While addressing an audience at CIA headquarters to mark the successful raid in Abbottabad, Pakistan that killed long-sought al Qaeda leader Osama bin Laden in May 2011, Panetta revealed the name of the ground commander of the US Special Forces unit that carried out the operation. Panetta said through a spokesman that he did not know Boal was in the room at the time.

“I had no idea that individual was in the audience,” Panetta said in a statement. “To this day, I wouldn’t know him if he walked into the room.”

Panetta spokesman Jeremy Bash said the former CIA director assumed that everyone present at the time of the speech had proper clearance for such a discussion.

Judicial Watch filed the original Freedom of Information Act request on June 21, 2013, which on Tuesday yielded 200 pages of documents concerning the CIA’s internal investigation of its part in the acclaimed 2012 film on the bin Laden raid.

The film became the subject of heated debate in Washington and beyond about how much access major Hollywood filmmakers had to sensitive, classified information about such a paramount matter.
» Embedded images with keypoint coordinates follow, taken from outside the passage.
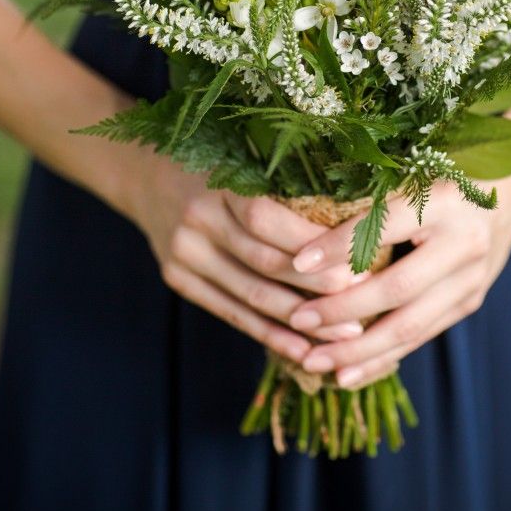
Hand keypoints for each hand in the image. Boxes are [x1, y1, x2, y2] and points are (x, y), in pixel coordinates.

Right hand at [122, 147, 369, 362]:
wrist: (146, 174)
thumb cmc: (217, 165)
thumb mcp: (244, 161)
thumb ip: (285, 189)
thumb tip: (352, 224)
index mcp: (220, 182)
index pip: (267, 218)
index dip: (310, 243)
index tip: (356, 259)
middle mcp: (197, 219)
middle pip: (264, 262)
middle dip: (318, 287)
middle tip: (365, 302)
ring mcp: (183, 253)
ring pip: (250, 295)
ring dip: (300, 320)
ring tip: (344, 334)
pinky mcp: (178, 279)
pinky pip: (230, 313)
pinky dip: (268, 334)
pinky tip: (301, 349)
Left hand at [287, 170, 510, 387]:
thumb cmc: (444, 172)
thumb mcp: (413, 172)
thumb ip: (373, 198)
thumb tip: (309, 233)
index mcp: (444, 200)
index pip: (385, 226)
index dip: (340, 247)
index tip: (297, 261)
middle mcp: (464, 242)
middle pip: (398, 288)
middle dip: (343, 310)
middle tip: (299, 320)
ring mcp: (471, 278)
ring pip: (410, 325)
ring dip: (358, 350)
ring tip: (314, 361)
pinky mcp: (470, 301)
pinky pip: (421, 336)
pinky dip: (382, 357)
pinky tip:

Some criticized the film for glorifying torture, or “enhanced interrogation techniques,” while others said the abusive tactics shown in the film did not, in fact, lead to the finding of bin Laden.

The issue became the subject of inquiry for the Senate Intelligence Committee, as the film was in the running for major awards. Yet the committee’s investigation ended in February 2013. An anonymous source said that the conclusion was that the CIA did not tell the filmmakers that “enhanced interrogations” led to the capturing of bin Laden, but instead merely helped develop characters in the film.